*Текст*
"""

Весь спектр насущных проблем своего времени Пришвин рассматривает в широком контексте отечественной и европейской культурной традиции, включая в диалог самых разных мыслителей, зачастую занимающих противоположные идейные позиции. При этом особое внимание он уделяет библейским притчам, образам и символам, использование которых позволяет ему сопоставить сиюминутные проблемы художественного бытия своих героев с вечными истинами человеческого бытия, данными людям в заповедях Священного Писания.

Характерным признаком философичности творчества писателя является антиномизм и полифонизм его мышления, когда положительные построения его мысли почти всегда сопровождаются если не решительным отрицанием, то попыткой взгляда с других сторон. Для этого он часто прибегает к приему сопоставления разнообразных, порой противоречащих друг другу концептуальных идей, понятий и символов. Такой диалектический анализ противоборствующих начал, через столкновение которых раскрывается истинная сущность общественных явлений, проявляется у Пришвина прежде всего при художественном показе своего мировоззренческого пути от традиции семейного старообрядчества к «утрате родного Бога, на место которого последовательно становятся на испытание все господствующие учения века» [15, 301].

Так, изначально двойственной оказывается роль Г.В. Плеханова: с одной стороны, благодаря знакомству с его работами, Пришвин увлекается марксизмом, а с другой – вульгарный социологизм плехановской эстетической теории окончательно убеждает его в моральной ущербности как учения Маркса, так и основанной на марксизме ленинской идеологии и культурной политики большевизма [см.: 4]. Исследуя влияние религии на идейные течения своего времени, Пришвин обнаруживает, что близость марксизма с народничеством была не только в религиозной эсхатологичности миропонимания, но и в церковно-культовом патернализме: если народники поклонялись народу, то марксисты по-своему молились на пролетарских вождей [см.: 5]. Марксизм, пропагандируя атеизм и внешне осуществляя насилие в отношении религии, внутренне сам творил из своих вождей величайших кумиров [см.: 3]. Уже в середине 1920-х годов Пришвин приходит к поистине пророческому выводу, что ницшеанский экстремизм «воли к власти» русских марксистов неминуемо породит «сверхчеловека-диктатора», каким станет Сталин, в те годы делающий в большевистской иерархии только первые и внешне незаметные шаги к своей абсолютной власти.

"""

*Задания*
1. Перескажите списком основные факты абзаца из текста о Пришвине, который начинается словами «Так, изначально двойственной оказывается роль».
2. Переведите на английский язык предложение из текста о Пришвине: «Для этого он часто прибегает к приему сопоставления разнообразных, порой противоречащих друг другу концептуальных идей, понятий и символов».
3. Подхватите текст о Пришвине с того места, на котором он заканчивается, и напишите его продолжение.

*Представленные данные*
"""

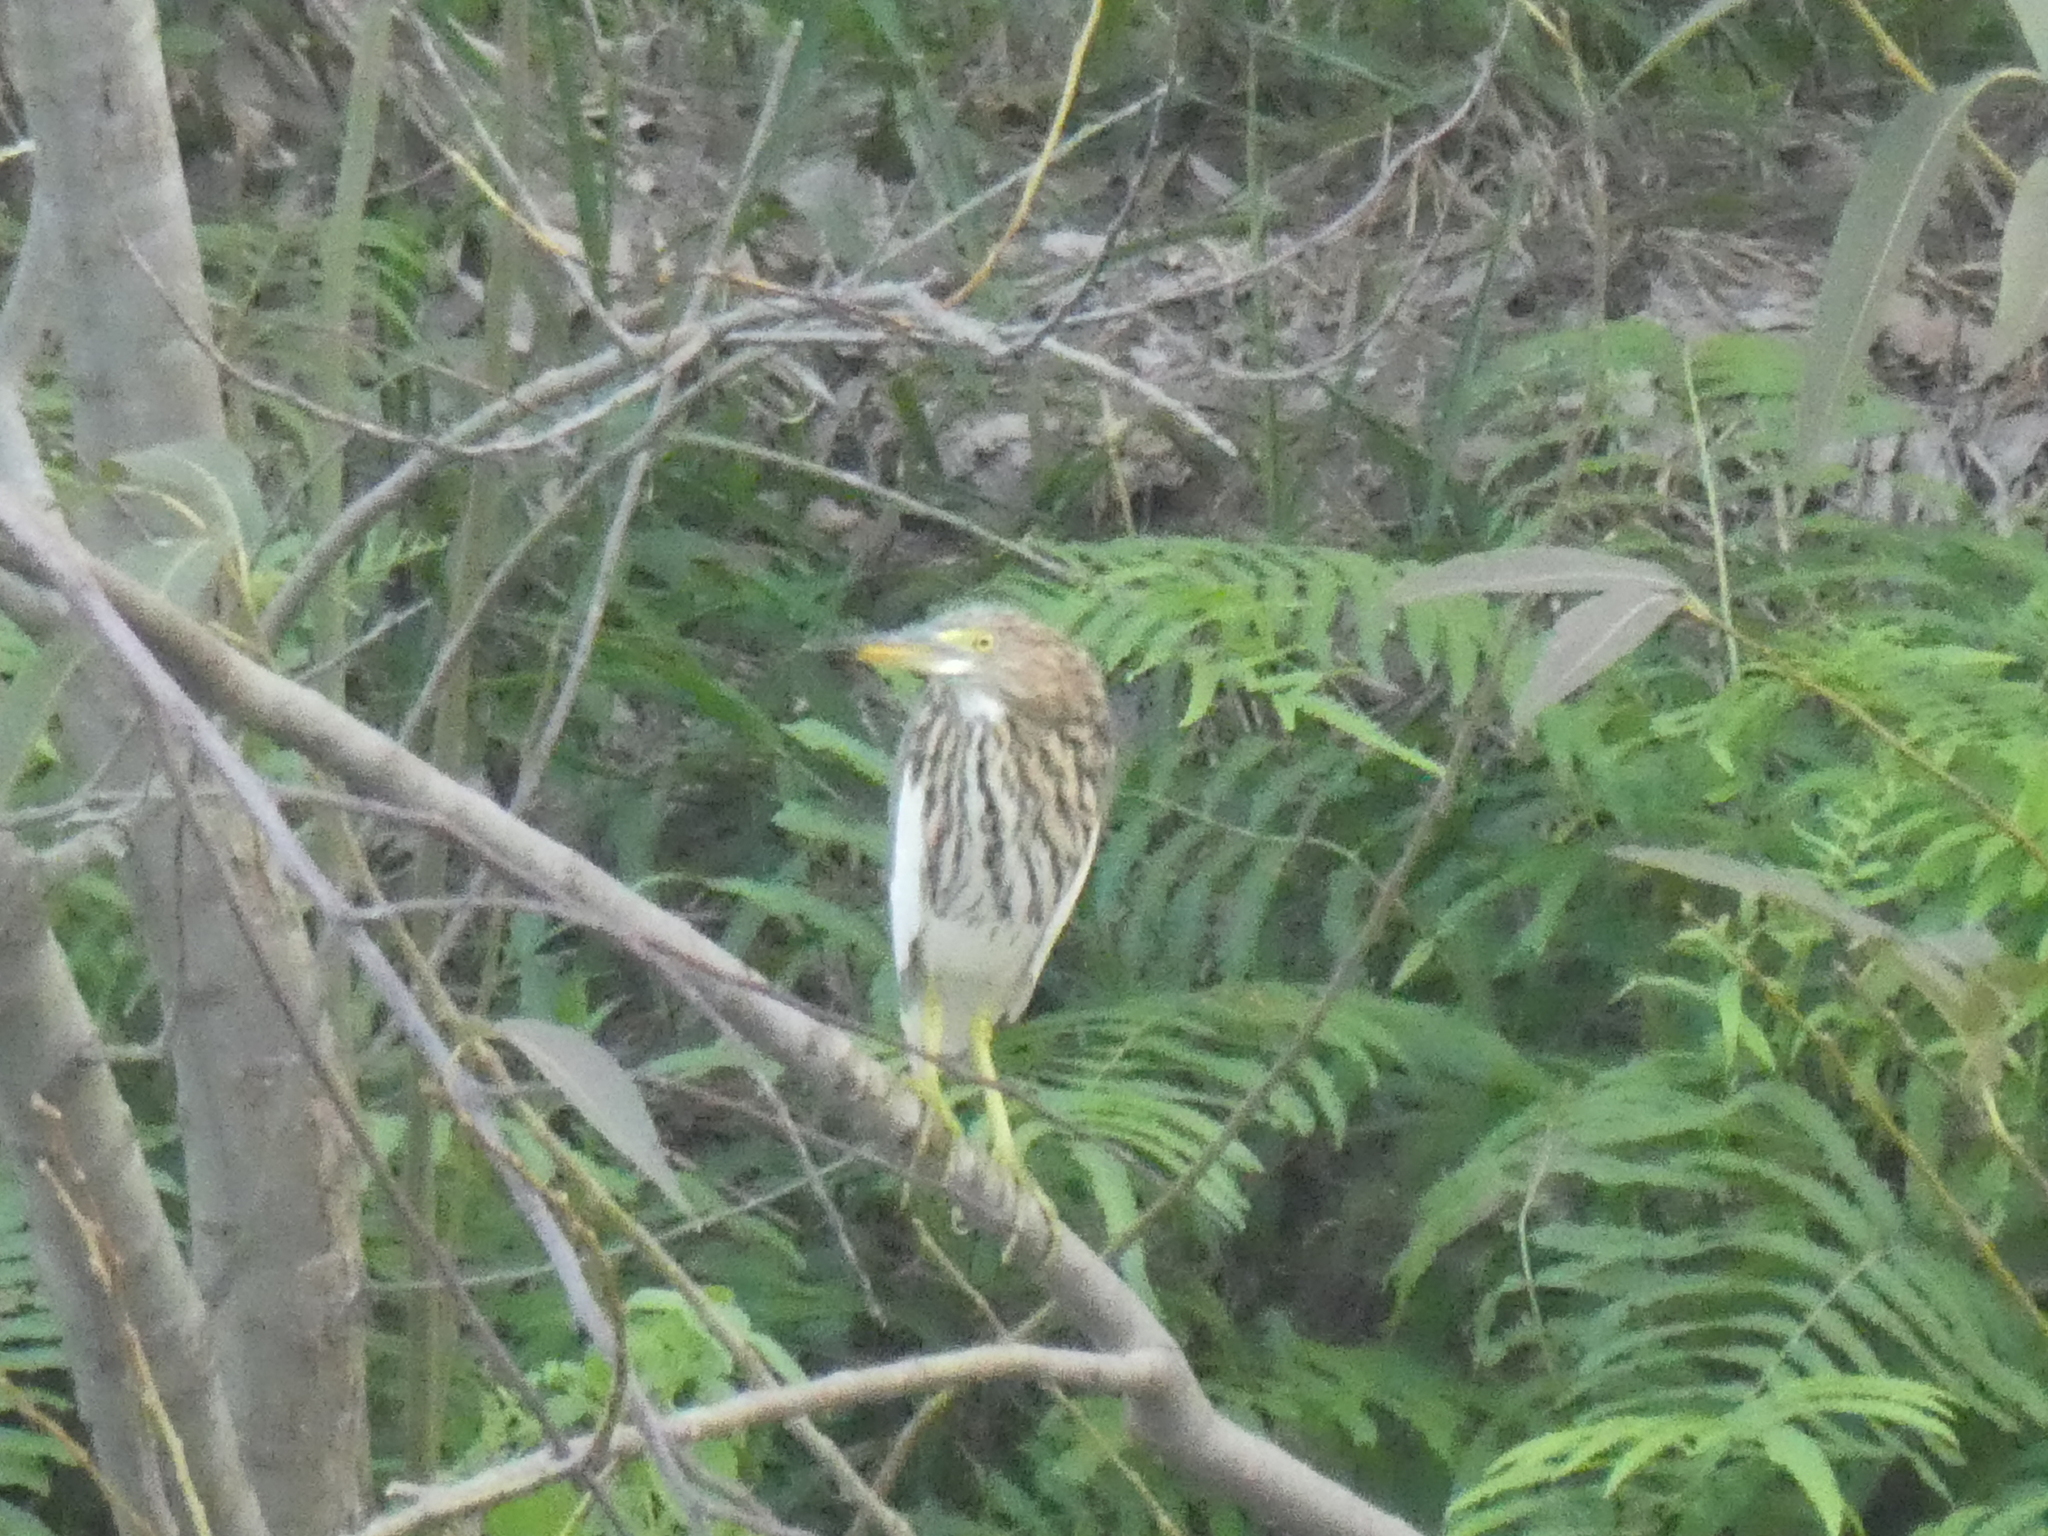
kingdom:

"""

*Ответы к заданиям*
1.
- Роль Г.В. Плеханова двойственна. Его работы увлекли Пришвина марксизмом. Но вульгарный социологизм плехановской эстетической теории убедил писателя в моральной ущербности учения Маркса, ленинской идеологии и культурной политики большевизма.
- Пришвин видел близость марксизма и народничества в двух вещах. Первая — религиозная эсхатологичность миропонимания. Вторая — церковно-культовый патернализм: народники поклонялись народу, а марксисты молились на пролетарских вождей.
- Марксизм пропагандировал атеизм и внешне совершал насилие над религией, но сам творил из своих вождей величайших кумиров.
- В середине 1920-х годов Пришвин пришел к выводу, что ницшеанская «воля к власти» русских марксистов породит «сверхчеловека-диктатора». Им станет Сталин, в те годы делавший лишь первые шаги к абсолютной власти.

2. To do this, he often resorts to the technique of juxtaposing diverse, sometimes mutually contradictory conceptual ideas, notions, and symbols.

3.
Именно идеи насилия и нигилизма, по мнению писателя, являются основой мировоззренческой близости учений К. Маркса и Ф. Ницше [см.: 8].  И здесь ярко проявляется не только антиномизм, но и полифонизм художественного мышления писателя. Обнаружив в русском революционном движении соединение марксизма с учением Ницше, Пришвин сопоставляет идеологию большевизма как с философией А. Бергсона, У. Джемса, М. Штирнера [см.: 6], так и с идеями христианства, творчески накладывая различные идеи, образы и символы друг на друга, чтобы, соединяя противоположности, выявить те сущностные изменения общества, которые принесла революция и которые трудно раскрыть лишь с позиций одной мировоззренческой концепции. Уже в первые послереволюционные годы для писателя становится ясно, что сверхзадачей социализма является тотальный контроль и над экономическим бытием всего общества, и над жизнью каждой личности. Если первое достигается путем уничтожения частной собственности в целях коллективизации общественного производства, то второе – посредством идеологизации всех форм духовной жизни.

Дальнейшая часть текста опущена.